🏛️ Mining Companies House for startups
One of the more creative things I’ve built is a pipeline that scrapes the UK’s Companies House registry to find recently incorporated startups that match our investment thesis — before they show up on anyone’s radar.
The idea
Companies House is a goldmine of public data. Every UK company has to register, declare their SIC codes (industry classification), and list their officers and persons of significant control (PSCs). If you know what you’re looking for, you can use this data to find newly formed tech companies operating in your target sectors.
Our fund focuses on “real asset technologies” — PropTech, ConTech, EnergyTech, ClimaTech, InsurTech, and WorkforceTech. I curated 24 SIC codes across two groups: “tech SICs” (software development, data processing, R&D) and “real asset SICs” (property, construction, energy, insurance). The sweet spot is a company registered under both.
How it works
The system is a five-stage CLI pipeline:
-
Scrape: Query the Companies House Advanced Search API by SIC code and incorporation date. I iterate over all 24 SIC codes in 30-day date chunks to stay under the API’s 2,000-result cap per query. For each hit, fetch the full company profile and active officers.
-
Enrich: For each scraped company, fetch PSC data (persons with significant control, i.e. ownership) and filing history. This is the key differentiator — PSC data reveals whether a company is founder-owned or a corporate shell.
-
Score: Apply a rules-based scoring model. The strongest signal (+40 points) is having both a “strong tech” SIC code (e.g. 62010 Computer Programming) AND a “real asset” SIC code (e.g. 68310 Real Estate). Other positive signals include company age, number of individual PSCs (founders), officer count, UK tech hub location, and filing activity. Negative signals penalise property-only companies, corporate-only ownership, and names containing “HOLDINGS” or “LETTINGS”. Companies scoring 80+ are hot, 35+ are review, below 35 are pass.
-
Discover: Find websites for hot/review companies using Clearbit’s free autocomplete API and brute-force domain guessing (slugify the company name and probe common TLDs like .com, .co.uk, .io, .ai, .tech).
-
Export: Dump filtered results to CSV for review.
What makes it interesting
The whole thing is remarkably minimal — about 400 lines of Python, two pip dependencies (requests and python-dotenv), and a single SQLite file. Yet it constitutes a functional dealflow pipeline.
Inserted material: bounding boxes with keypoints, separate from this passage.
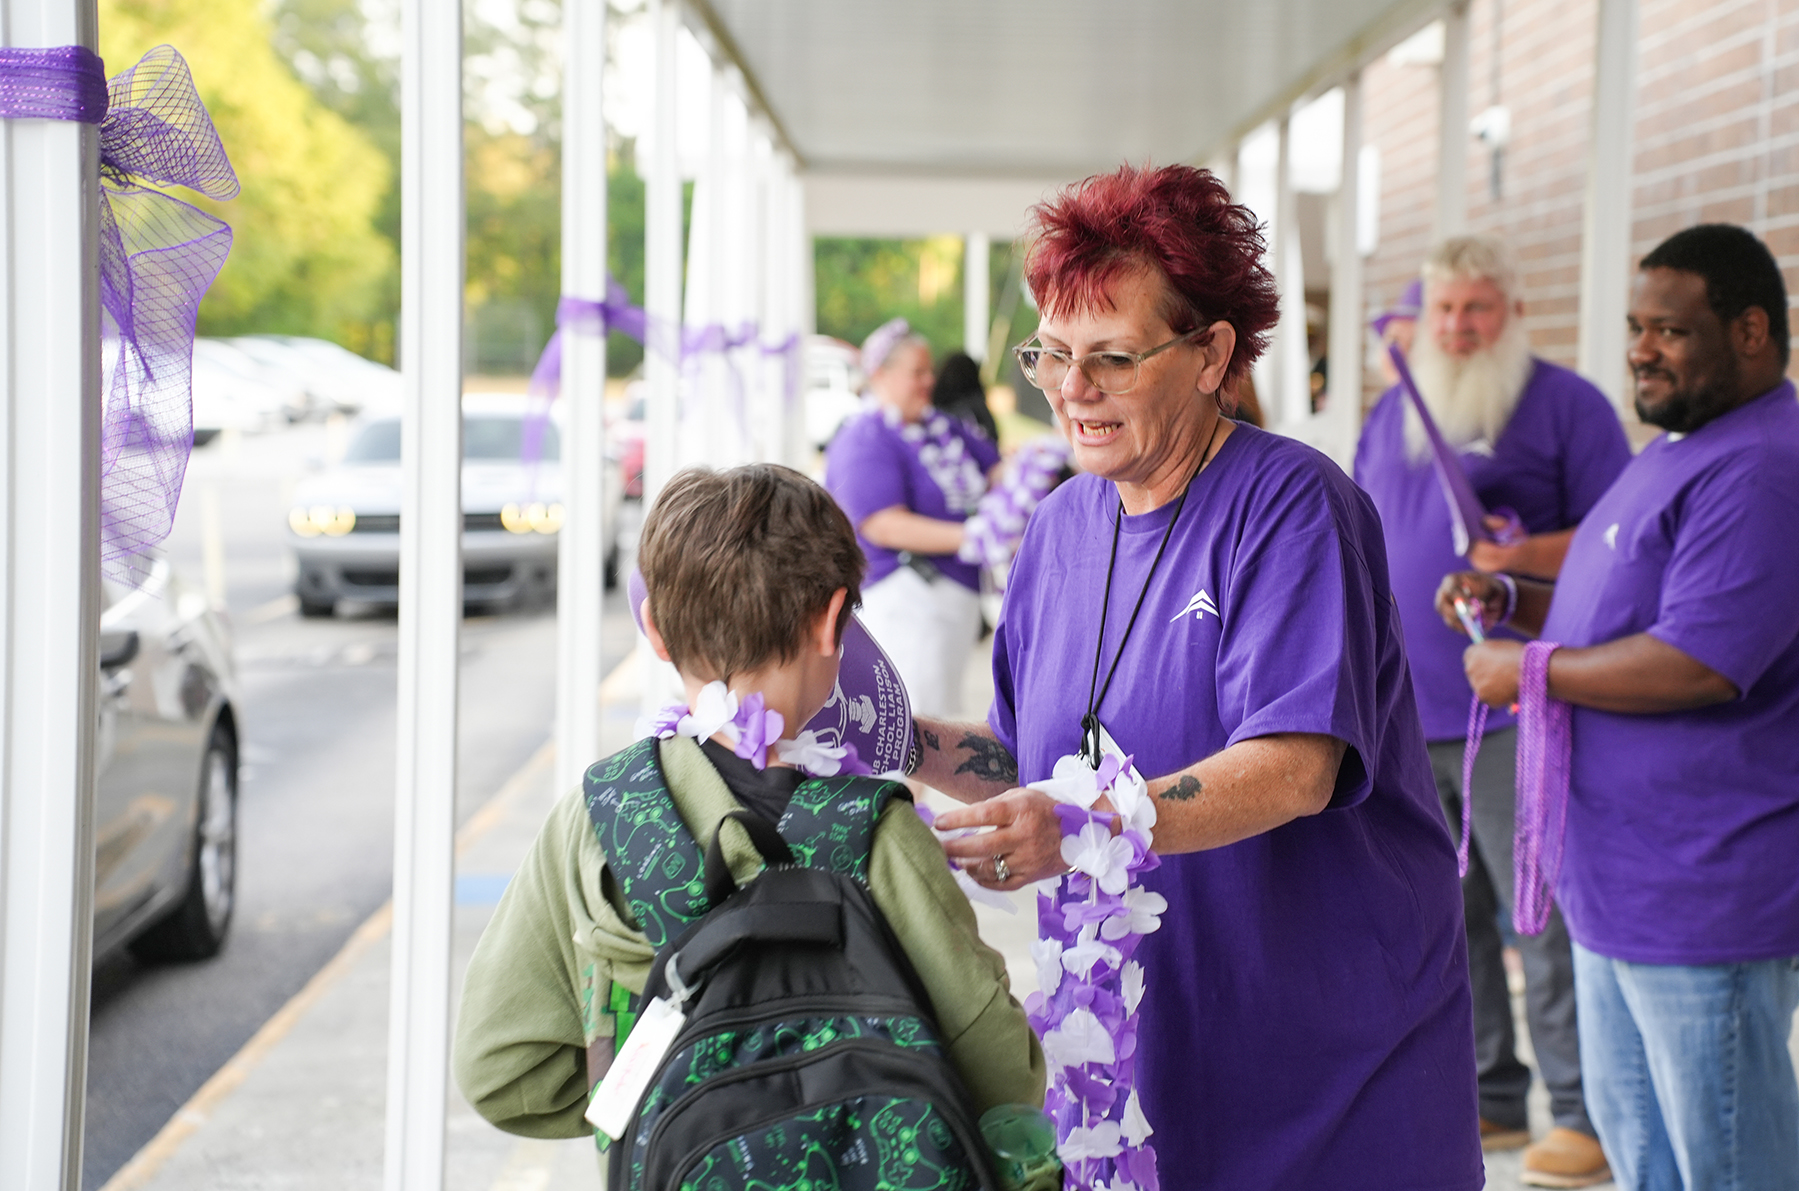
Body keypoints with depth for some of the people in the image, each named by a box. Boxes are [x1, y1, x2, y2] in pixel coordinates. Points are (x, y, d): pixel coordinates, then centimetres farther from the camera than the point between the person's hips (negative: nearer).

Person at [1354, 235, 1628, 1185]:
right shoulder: (1392, 414, 16)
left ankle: (1584, 1113, 4)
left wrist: (1530, 554, -25)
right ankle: (1488, 1096, 22)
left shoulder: (1565, 404, -3)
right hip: (1405, 709, 6)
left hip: (1511, 711, -6)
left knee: (1544, 916, -5)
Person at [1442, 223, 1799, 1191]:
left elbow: (1698, 665, -28)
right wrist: (1512, 601, 10)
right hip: (1621, 877, 11)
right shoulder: (1677, 450, 16)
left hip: (1707, 891, -11)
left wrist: (1527, 669, -15)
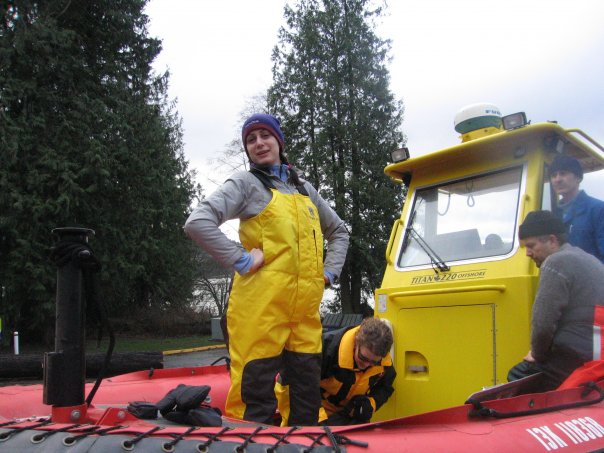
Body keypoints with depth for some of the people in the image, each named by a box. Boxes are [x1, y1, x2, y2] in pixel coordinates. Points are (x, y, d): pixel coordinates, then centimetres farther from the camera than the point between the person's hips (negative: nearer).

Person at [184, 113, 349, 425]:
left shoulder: (304, 189, 19)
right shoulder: (247, 183, 1)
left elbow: (338, 231, 31)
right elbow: (197, 223, -13)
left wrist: (329, 272, 16)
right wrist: (242, 260, -13)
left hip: (306, 308, 6)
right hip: (261, 305, -6)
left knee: (308, 393, 12)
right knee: (257, 394, -3)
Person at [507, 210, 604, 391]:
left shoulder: (556, 263, -11)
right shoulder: (586, 258, 21)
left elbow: (543, 323, -17)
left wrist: (537, 355, 1)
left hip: (576, 358, -10)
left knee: (517, 381, -4)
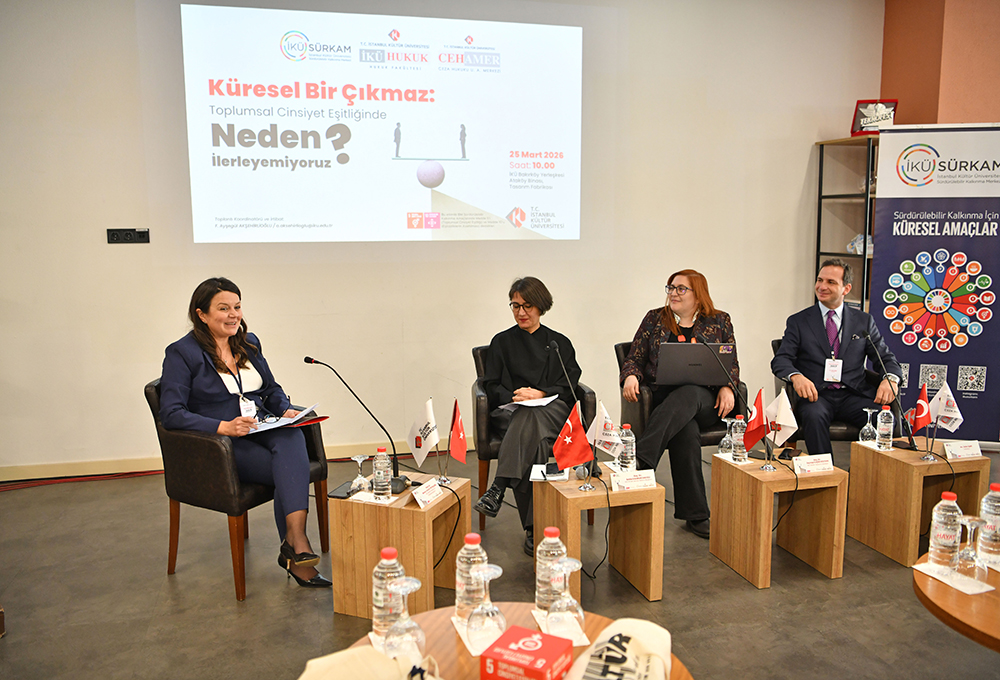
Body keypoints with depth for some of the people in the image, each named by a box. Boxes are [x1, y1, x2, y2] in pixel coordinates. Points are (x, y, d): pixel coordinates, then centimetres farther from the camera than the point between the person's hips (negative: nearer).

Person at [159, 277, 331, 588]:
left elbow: (272, 389, 23)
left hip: (261, 430, 5)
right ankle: (297, 551, -22)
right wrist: (223, 427, -26)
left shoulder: (249, 343, 16)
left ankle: (295, 544, -41)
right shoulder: (182, 353, -4)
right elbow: (171, 414, -13)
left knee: (291, 438, -33)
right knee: (290, 472, -29)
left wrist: (286, 411, 0)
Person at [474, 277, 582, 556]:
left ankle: (499, 488, -52)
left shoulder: (560, 343, 21)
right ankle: (534, 527, -46)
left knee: (531, 419, -40)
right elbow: (492, 387, 12)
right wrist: (515, 397, -10)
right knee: (535, 439, -37)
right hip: (511, 413, 0)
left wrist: (539, 394, -10)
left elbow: (569, 386, 9)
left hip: (553, 412, 0)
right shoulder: (502, 342, 21)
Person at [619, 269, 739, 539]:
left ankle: (641, 459, -52)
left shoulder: (719, 321, 15)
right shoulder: (655, 319, 15)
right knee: (686, 431, -34)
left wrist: (727, 387, -7)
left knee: (685, 396, -39)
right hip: (662, 394, 0)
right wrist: (630, 376, -11)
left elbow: (732, 364, 14)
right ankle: (695, 515, -31)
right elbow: (635, 358, 12)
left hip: (704, 398, 0)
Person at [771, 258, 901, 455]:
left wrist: (890, 379, -10)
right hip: (816, 395, -2)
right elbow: (780, 360, 1)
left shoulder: (864, 321, 16)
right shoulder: (798, 321, 10)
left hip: (853, 396, 2)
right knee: (814, 415, -35)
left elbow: (886, 358, 14)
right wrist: (796, 376, -23)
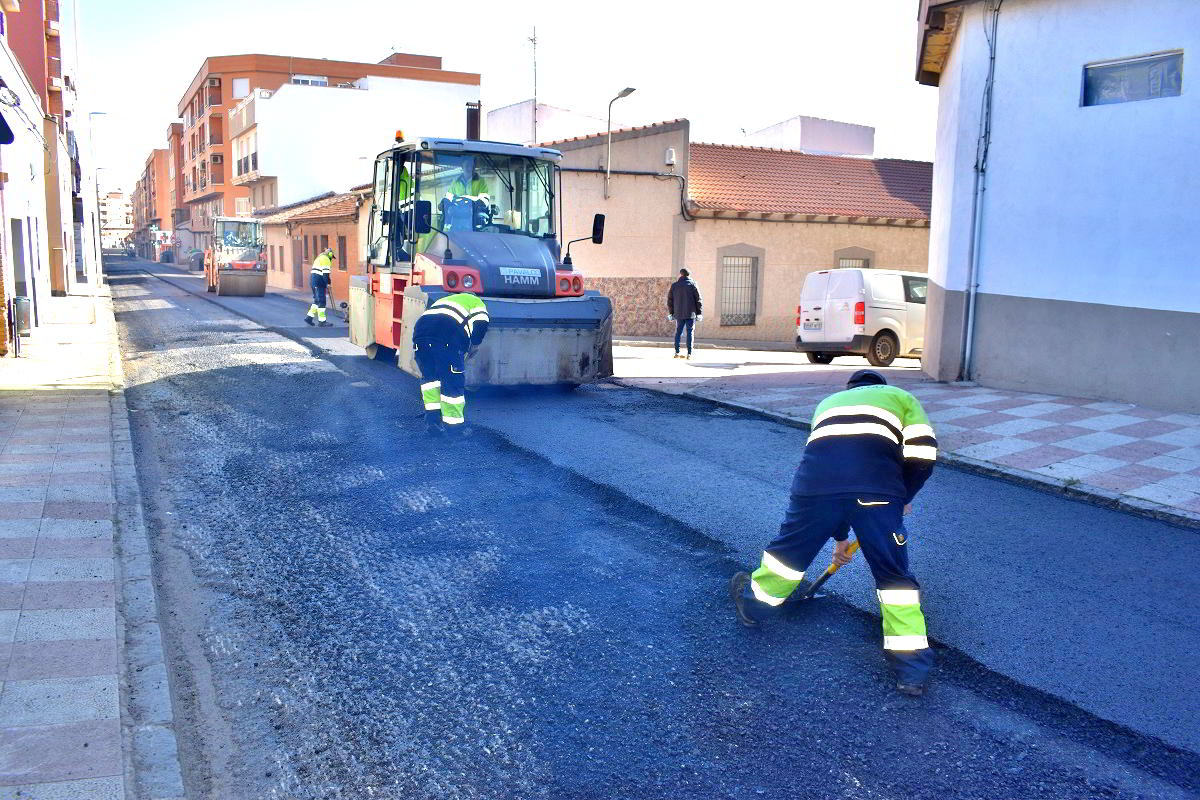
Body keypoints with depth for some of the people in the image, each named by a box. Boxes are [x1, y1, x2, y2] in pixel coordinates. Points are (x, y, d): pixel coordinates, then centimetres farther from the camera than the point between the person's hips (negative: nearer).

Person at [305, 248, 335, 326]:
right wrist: (327, 284, -12)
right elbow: (325, 273, -16)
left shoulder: (319, 258, 24)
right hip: (318, 282, -10)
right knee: (321, 301, -6)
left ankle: (309, 317, 15)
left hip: (312, 279, 10)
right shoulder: (326, 259, -7)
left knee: (317, 300, 16)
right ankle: (322, 321, -4)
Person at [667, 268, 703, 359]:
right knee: (690, 333, 0)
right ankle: (689, 353, -5)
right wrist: (699, 313, 3)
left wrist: (671, 313, 16)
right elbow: (698, 299, -1)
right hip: (690, 314, -2)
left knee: (678, 333, 11)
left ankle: (677, 352, 6)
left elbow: (670, 300, 10)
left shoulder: (674, 285, 8)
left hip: (678, 314, 2)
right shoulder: (692, 284, 1)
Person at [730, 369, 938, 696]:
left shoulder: (829, 403, 39)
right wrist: (902, 497, 27)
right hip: (877, 488, -2)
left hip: (816, 476, 2)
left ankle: (753, 602, 45)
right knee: (894, 573, 12)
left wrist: (841, 537, 51)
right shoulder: (900, 397, 30)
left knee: (793, 546, 25)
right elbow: (923, 453, 10)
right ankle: (912, 666, 15)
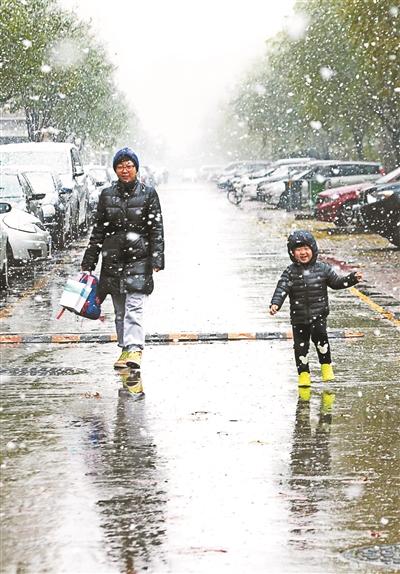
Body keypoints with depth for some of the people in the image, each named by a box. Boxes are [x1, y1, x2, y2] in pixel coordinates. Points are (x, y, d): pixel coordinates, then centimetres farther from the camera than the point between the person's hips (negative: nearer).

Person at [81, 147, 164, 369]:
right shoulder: (107, 195, 9)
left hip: (139, 259, -4)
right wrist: (88, 262, 10)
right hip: (113, 259, 4)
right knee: (120, 310, 7)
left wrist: (157, 259, -10)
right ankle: (125, 349, 14)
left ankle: (135, 349, -20)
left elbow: (157, 229, -1)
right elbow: (98, 230, 12)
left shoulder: (148, 194, 2)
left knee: (134, 305, -14)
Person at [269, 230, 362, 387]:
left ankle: (326, 365, 0)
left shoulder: (322, 269, 3)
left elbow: (337, 282, 11)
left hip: (318, 314, -1)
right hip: (299, 317, 1)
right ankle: (303, 373, 21)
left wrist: (353, 278, -2)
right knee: (300, 345, 4)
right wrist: (275, 304, -27)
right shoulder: (290, 272, -2)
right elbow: (281, 289, -11)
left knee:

The scoring model is entirely hand-tuned heuristics, not ML — and the logic is specific enough to be effective. For example, companies whose SIC codes are a subset of {68100, 68209, 68310, 68320} are almost certainly landlords, not startups, so they get penalised.
The pipeline is also fully idempotent. A searched_ranges table records every (SIC code, date_from, date_to) chunk that’s been fetched. Re-running the scraper skips completed chunks. Enrichment skips companies already enriched. You can safely re-run the whole thing whenever you want.
Tech: Python, Companies House API, Clearbit API, SQLite.